Europe, Chine, Tibet · Les enjeux géopolitiques

Jean-Sylvestre Mongrenier, chercheur associé à l’Institut Thomas More

22 avril 2008 • Analyse •


Tant sur le plan politique que moral et spirituel, la cause tibétaine suscite de curieuses réactions dans des segments, il est vrai limités, des opinions publiques (et de ceux qui la font). On n’insistera pas sur la dimension commerciale des relations avec la Chine, de fait importante, si ce n’est pour rappeler que les interdépendances économiques sont réciproques. Les menaces de boycott des produits européens pourraient provoquer en retour des campagnes de « China Bashing ». Prudence donc. Par ailleurs, on ne se désolera pas de voir remise en cause une vision douceâtre et mièvre du bouddhisme. Plus que le « non désir de violence » (Ahimsa), ce sont les concepts de « vacuité » (Sûnyatâ), de « compassion » (Karuna), et d’« extinction » des passions (Nirvâna) qui sont au cœur de cette tradition originelle.

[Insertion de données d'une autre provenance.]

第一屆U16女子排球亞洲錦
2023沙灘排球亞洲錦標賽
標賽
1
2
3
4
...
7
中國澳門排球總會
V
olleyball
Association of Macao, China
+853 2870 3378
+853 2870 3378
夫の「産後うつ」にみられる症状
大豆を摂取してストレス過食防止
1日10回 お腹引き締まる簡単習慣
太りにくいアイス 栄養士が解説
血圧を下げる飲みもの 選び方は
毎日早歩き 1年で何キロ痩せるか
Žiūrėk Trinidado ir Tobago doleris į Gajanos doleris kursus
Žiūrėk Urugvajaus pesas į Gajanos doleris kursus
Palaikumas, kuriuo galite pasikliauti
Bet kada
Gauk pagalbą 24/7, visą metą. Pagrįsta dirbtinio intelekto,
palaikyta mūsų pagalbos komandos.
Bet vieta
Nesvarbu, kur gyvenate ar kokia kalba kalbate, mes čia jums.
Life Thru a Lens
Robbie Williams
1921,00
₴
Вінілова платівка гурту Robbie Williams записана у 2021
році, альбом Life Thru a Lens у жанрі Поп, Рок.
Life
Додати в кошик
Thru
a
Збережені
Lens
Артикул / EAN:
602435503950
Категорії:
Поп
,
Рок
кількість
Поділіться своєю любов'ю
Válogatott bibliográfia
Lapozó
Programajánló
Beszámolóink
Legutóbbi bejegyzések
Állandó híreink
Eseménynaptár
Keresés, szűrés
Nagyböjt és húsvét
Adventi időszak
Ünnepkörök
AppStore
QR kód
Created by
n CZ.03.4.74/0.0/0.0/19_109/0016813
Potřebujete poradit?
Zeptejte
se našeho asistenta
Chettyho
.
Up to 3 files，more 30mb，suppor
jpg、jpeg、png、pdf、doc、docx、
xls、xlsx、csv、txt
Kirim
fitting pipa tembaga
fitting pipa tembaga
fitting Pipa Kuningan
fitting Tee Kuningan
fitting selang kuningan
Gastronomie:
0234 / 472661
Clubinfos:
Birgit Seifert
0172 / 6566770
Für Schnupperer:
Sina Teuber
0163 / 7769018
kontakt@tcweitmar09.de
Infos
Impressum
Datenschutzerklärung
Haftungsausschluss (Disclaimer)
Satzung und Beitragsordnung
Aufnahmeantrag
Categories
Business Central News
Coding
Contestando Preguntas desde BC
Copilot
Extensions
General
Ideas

Ainsi la pratique requiert-elle une forme de virilité spirituelle, avec des prolongements au quotidien ; il arrive qu’un occupant subisse les rigueurs de cette « voie du Milieu » (Mâdhyamika). L’accusation de « racisme » est plus surprenante. L’histoire millénaire de la Chine est celle d’un mouvement géopolitique d’expansion de l’ethnie Han, du nord vers le sud, puis vers l’ouest et le sud-ouest ; les peuples résistant à ce mouvement tomberaient donc sous le coup de législations anti-discriminations. Grands dieux ! Quant à l’argument « modernisateur », simple reproduction de la logomachie maoïste, il relève du négationnisme. Reste que la question du Tibet et l’attitude de Pékin à l’encontre des « nationalités minoritaires », recèlent d’importants enjeux géopolitiques. L’Europe ne peut s’en désintéresser.